Patrick Nielsen Hayden’s canny Hamburg 1961 Bruno Koschmeider/Beatles joke is, indeed, one of the funniest things in the 2009 blogosphere so far;)
TAD’s title in German does sound a bit kewler… Like you’re an industrial musician or something.
I have to say that while I think the OMW universe is more interesting to me, I think I’d pick TAD over any of the books in the OMW series (I say this, having read everything except The Last Colony).
And really, Zoe’s Tale is phenomenal. That’s a tough call.
These are the good kinds of problems, no?
Am I misreading that, or is your book number one, and it’s not even available until the first of February?
It’s a delicately adjusted machine, spread with marmalade.
I gotta say this: it seems every time I visit this site, I learn a new word. I should retake the SAT’s.
Today’s word-of-the-day: Teutonic. Adjective. Displaying characteristics properly attributed to Germans.
John @0: I had to go look for myself, and after finding the page in question all I can say is:
<voice intonation=”Keanu Reaves”> Whoa. </voice>
Can I be first to ask when we’ll see a humorous video short in which other books share their humiliation, pain and self-esteem issues after
being crushed bythe release of Androidenträume? 
Jas @23: I believe you have the gist of it, yes. Google translates “meistgefragten” as “most popular”; IIANM, a more-literal translation might be “most sought-after”.
1. John vs. Rhodan: Battle of the Perrys :-)
So know we know, kids! If you want to top the Teuton Charts, fart someone to death in the first chapter.
*giggles into his coffee*
so, what’s the title in japanese? I can’t find you on amazon.jp
I’ve read your books (and gotten my family too as well)

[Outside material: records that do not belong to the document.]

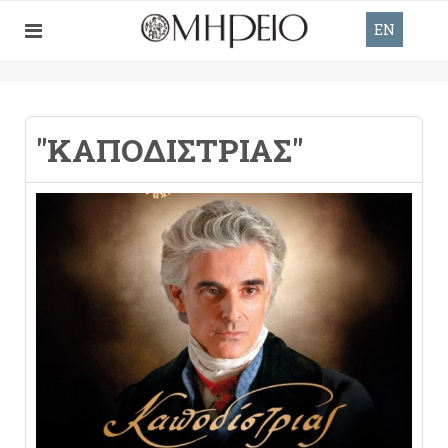
EN
"ΚΑΠΟΔΊΣΤΡΙΑΣ"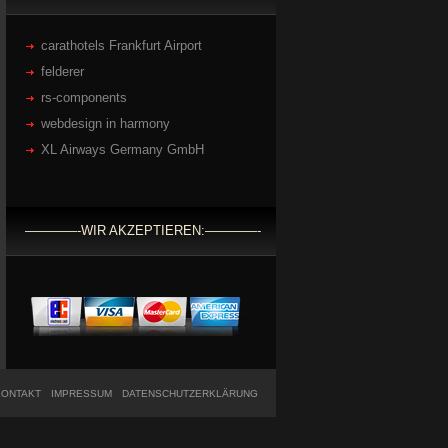
carathotels Frankfurt Airport
felderer
rs-components
webdesign in harmony
XL Airways Germany GmbH
————-WIR AKZEPTIEREN:————-
KONTAKT
IMPRESSUM
DATENSCHUTZERKLÄRUNG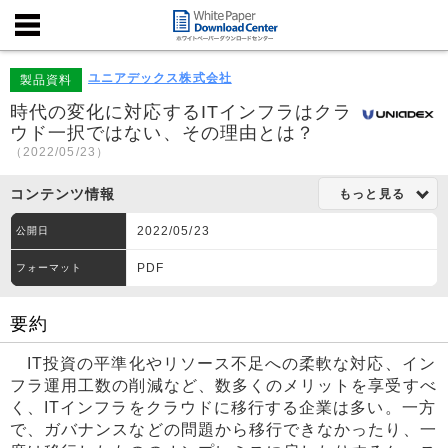
ユニアデックス株式会社
製品資料
時代の変化に対応するITインフラはクラ
ウド一択ではない、その理由とは？
（2022/05/23）
コンテンツ情報
もっと見る
2022/05/23
公開日
PDF
フォーマット
要約
IT投資の平準化やリソース不足への柔軟な対応、イン
フラ運用工数の削減など、数多くのメリットを享受すべ
く、ITインフラをクラウドに移行する企業は多い。一方
で、ガバナンスなどの問題から移行できなかったり、一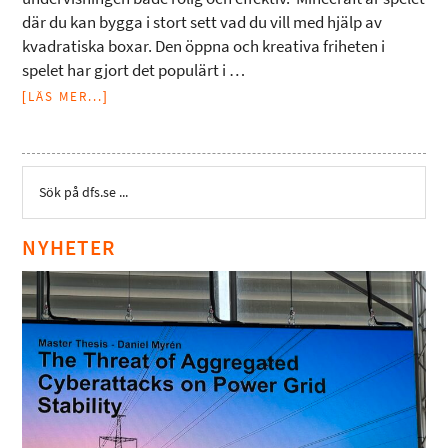
där du kan bygga i stort sett vad du vill med hjälp av
kvadratiska boxar. Den öppna och kreativa friheten i
spelet har gjort det populärt i …
[LÄS MER...]
NYHETER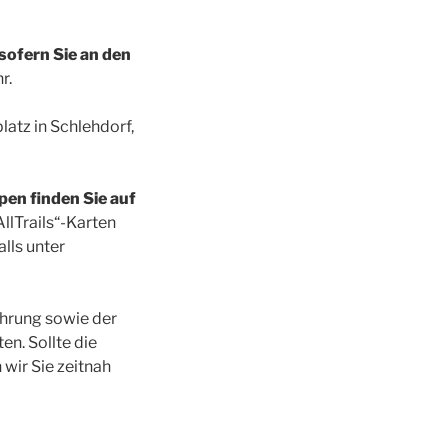
sofern Sie an den
r.
atz in Schlehdorf,
pen finden Sie auf
AllTrails“-Karten
lls unter
ührung sowie der
n. Sollte die
wir Sie zeitnah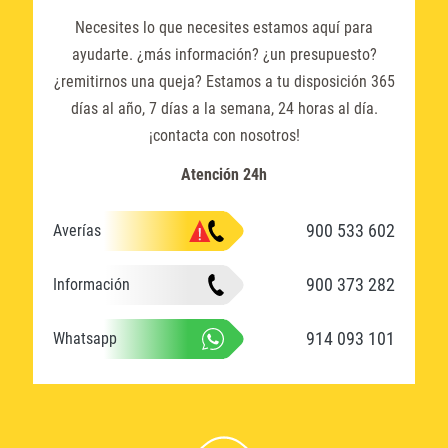
Necesites lo que necesites estamos aquí para
ayudarte. ¿más información? ¿un presupuesto?
¿remitirnos una queja? Estamos a tu disposición 365
días al año, 7 días a la semana, 24 horas al día.
¡contacta con nosotros!
Atención 24h
900 533 602
Averías
900 373 282
Información
914 093 101
Whatsapp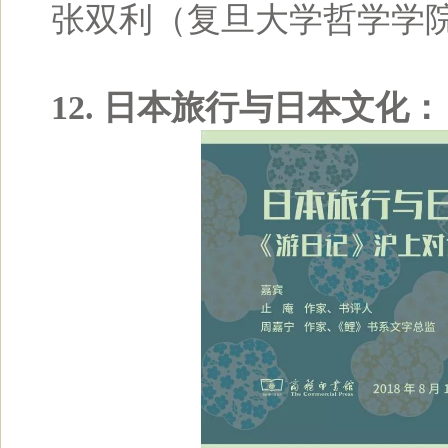
张双利（复旦大学哲学学
12. 日本旅行与日本文化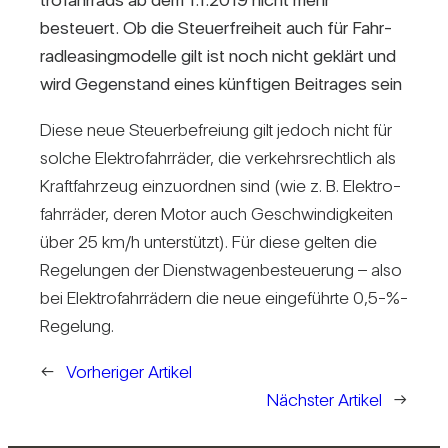
besteuert. Ob die Steu­er­frei­heit auch für Fahr­
rad­lea­sing­mo­delle gilt ist noch nicht geklärt und
wird Gegen­stand eines künf­tigen Bei­trages sein
Diese neue Steu­er­be­freiung gilt jedoch nicht für
solche Elek­tro­fahr­räder, die ver­kehrs­recht­lich als
Kraft­fahr­zeug ein­zu­ordnen sind (wie z. B. Elek­tro­
fahr­räder, deren Motor auch Geschwin­dig­keiten
über 25 km/​h unter­stützt). Für diese gelten die
Rege­lungen der Dienst­wa­gen­be­steue­rung – also
bei Elek­tro­fahr­rä­dern die neue ein­ge­führte 0,5-%-
Regelung.
←
Vorheriger Artikel
Nächster Artikel
→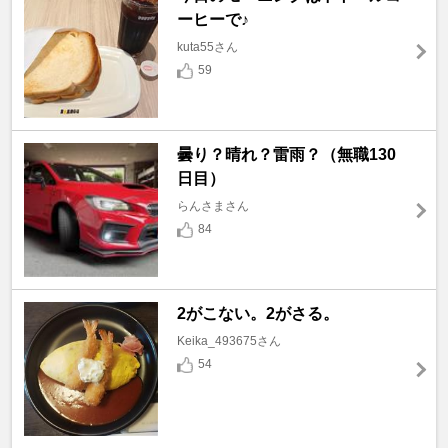
ーヒーで♪
kuta55さん
59
曇り？晴れ？雷雨？（無職130
日目）
らんさまさん
84
2がこない。2がさる。
Keika_493675さん
54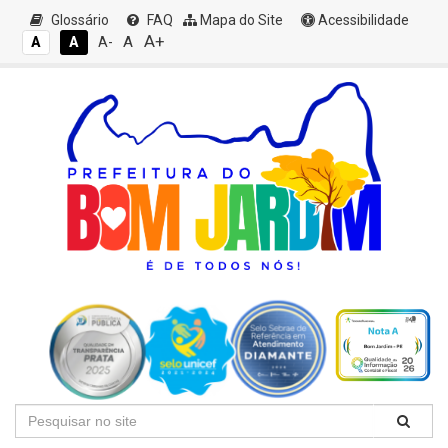
Glossário
FAQ
Mapa do Site
Acessibilidade
A+
A
A
A
A-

now I’m living in japan, and i figure if I need to learn some vocabulary, I might as well do it reading something I already know like.
The Android’s Dream has yet to be sold in Japan. Old Man’s War and The Ghost Brigades are available, however.
Spherical Time @7:
“The Last Watch” has been translated into English and published in hardback – but the publishers messed up the translation/editing and missed out an entire (critical) chapter O.o
I personally am waiting for the reprint :(
Scalzi and Perry Rhodan invoked at the same time! Somewhere inside me, a 13 year old cries out. But then I applied more duct tape and he was quiet once again…..

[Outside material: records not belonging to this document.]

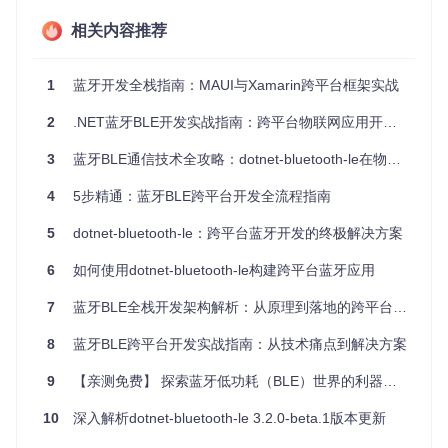
相当于"快递单填写规范"
应用层
：开发者实际操作的接口，提供设备发现、连接管理
相关内容推荐
等功能
1
蓝牙开发全栈指南：MAUI与Xamarin跨平台框架实战
图：蓝牙BLE通信架构示意图，展示了数据从设备到应用的传
输流程
2
.NET蓝牙BLE开发实战指南：跨平台物联网应用开发秘籍
💡
技术小贴士
：理解GATT结构是掌握BLE开发的关键，每个
3
蓝牙BLE通信技术全攻略：dotnet-bluetooth-le在物联网应用的创新实践
设备包含多个服务(Service)，每个服务又包含多个特征(Chara
cteristic)，数据正是通过特征进行读写操作。
4
5步精通：蓝牙BLE跨平台开发全流程指南
实战开发：从零构建跨平台蓝牙应用
5
dotnet-bluetooth-le：跨平台蓝牙开发的终极解决方案
环境搭建三步曲
6
如何使用dotnet-bluetooth-le构建跨平台蓝牙应用
第一步：安装插件
7
蓝牙BLE全栈开发架构解析：从原理到落地的跨平台实践
8
蓝牙BLE跨平台开发实战指南：从技术痛点到解决方案
# Vanilla版本安装
Install-Package Plugin.BLE

9
【亲测免费】 探索蓝牙低功耗（BLE）世界的利器：Xamarin & MAUI蓝牙插件
# MvvmCross版本安装（适用于MVVM架构项目）
10
深入解析dotnet-bluetooth-le 3.2.0-beta.1版本更新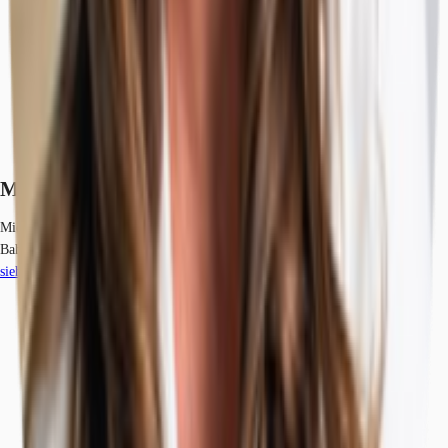
Marktinformationen
Mietmarkt
Bahrenfeld, Hamburg
siehe
9
passende Mietobjekte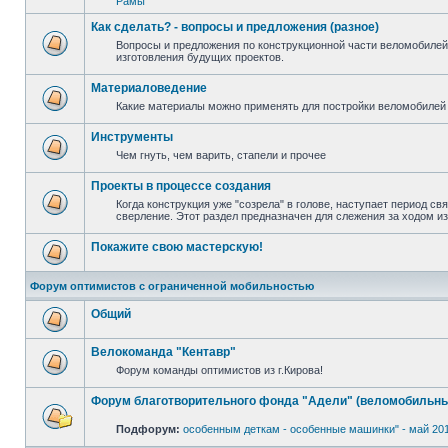
Рамы
Как сделать? - вопросы и предложения (разное)
Вопросы и предложения по конструкционной части веломобилей
изготовления будущих проектов.
Материаловедение
Какие материалы можно применять для постройки веломобилей 
Инструменты
Чем гнуть, чем варить, стапели и прочее
Проекты в процессе создания
Когда конструкция уже "созрела" в голове, наступает период св
сверление. Этот раздел предназначен для слежения за ходом и
Покажите свою мастерскую!
Форум оптимистов с ограниченной мобильностью
Общий
Велокоманда "Кентавр"
Форум команды оптимистов из г.Кирова!
Форум благотворительного фонда "Адели" (веломобильны
Подфорум:
особенным деткам - особенные машинки" - май 20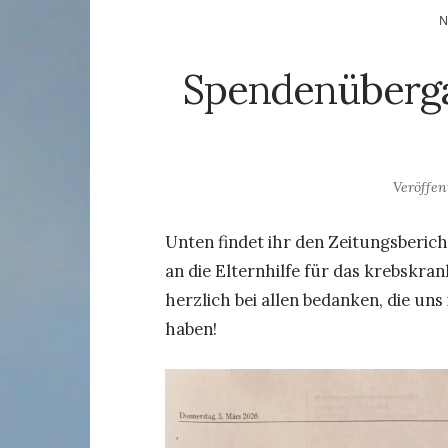
Spendenüberga
Veröffen
Unten findet ihr den Zeitungsberic
an die Elternhilfe für das krebskr
herzlich bei allen bedanken, die u
haben!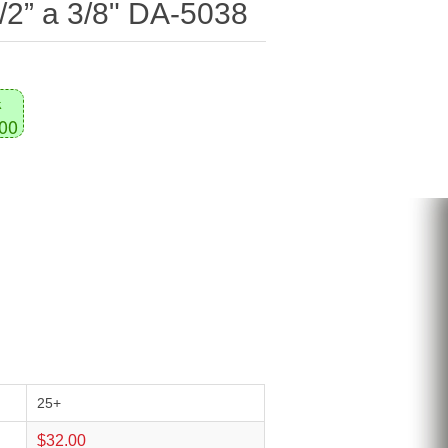
/2” a 3/8" DA-5038
k
500
25+
$32.00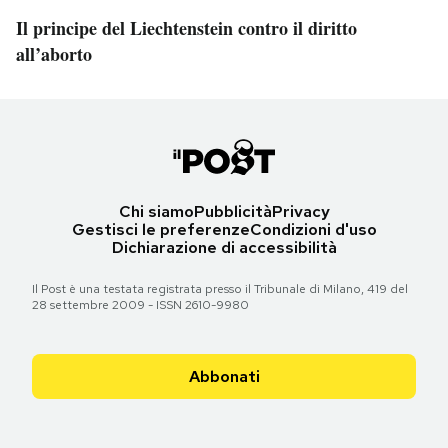
Il principe del Liechtenstein contro il diritto
all’aborto
Chi siamo
Pubblicità
Privacy
Gestisci le preferenze
Condizioni d'uso
Dichiarazione di accessibilità
Il Post è una testata registrata presso il Tribunale di Milano, 419 del
28 settembre 2009 - ISSN 2610-9980
Abbonati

What tickled me most about Android’s Dream was that it was a fitting homage to Philip K. Dick while also being novel and imaginative. Actually, my biggest worry after finishing it for the first time (I have read it more than once, actually) was that people might not fully ‘get it’ without having read any PKD.
It seems I was wrong. That makes me happy.
I know this is off topic a little, but is there a reason i can’t get any of your books on the fictionwise book store for the iPod? I use that as my e-reader and it’d be nice if I could read books from my favorite author on it.
John, What else do you have in common with the HOFF?
Maybe you pull a Jimmy James and have it translated from German back into English and re-release it in the US…
Well, I really enjoyed TAD, maybe in part because it felt like being part of an in joke. If you don’t know about adroids’ dreams, you don’t get the joke. It was that aspect of the book, feeling like I was getting the in jokes, that gave it a special something that makes it different from the Old Man’s series.
Well, truth be told, I am almost done with Ghost Brigades, but I am betting that I continue to love that series. TAD was also more, well, frivolous to me than the Old series. For me, the Old series makes me think more, but TAD made me laugh more!
Just don’t listen to me, it works! Keep it up!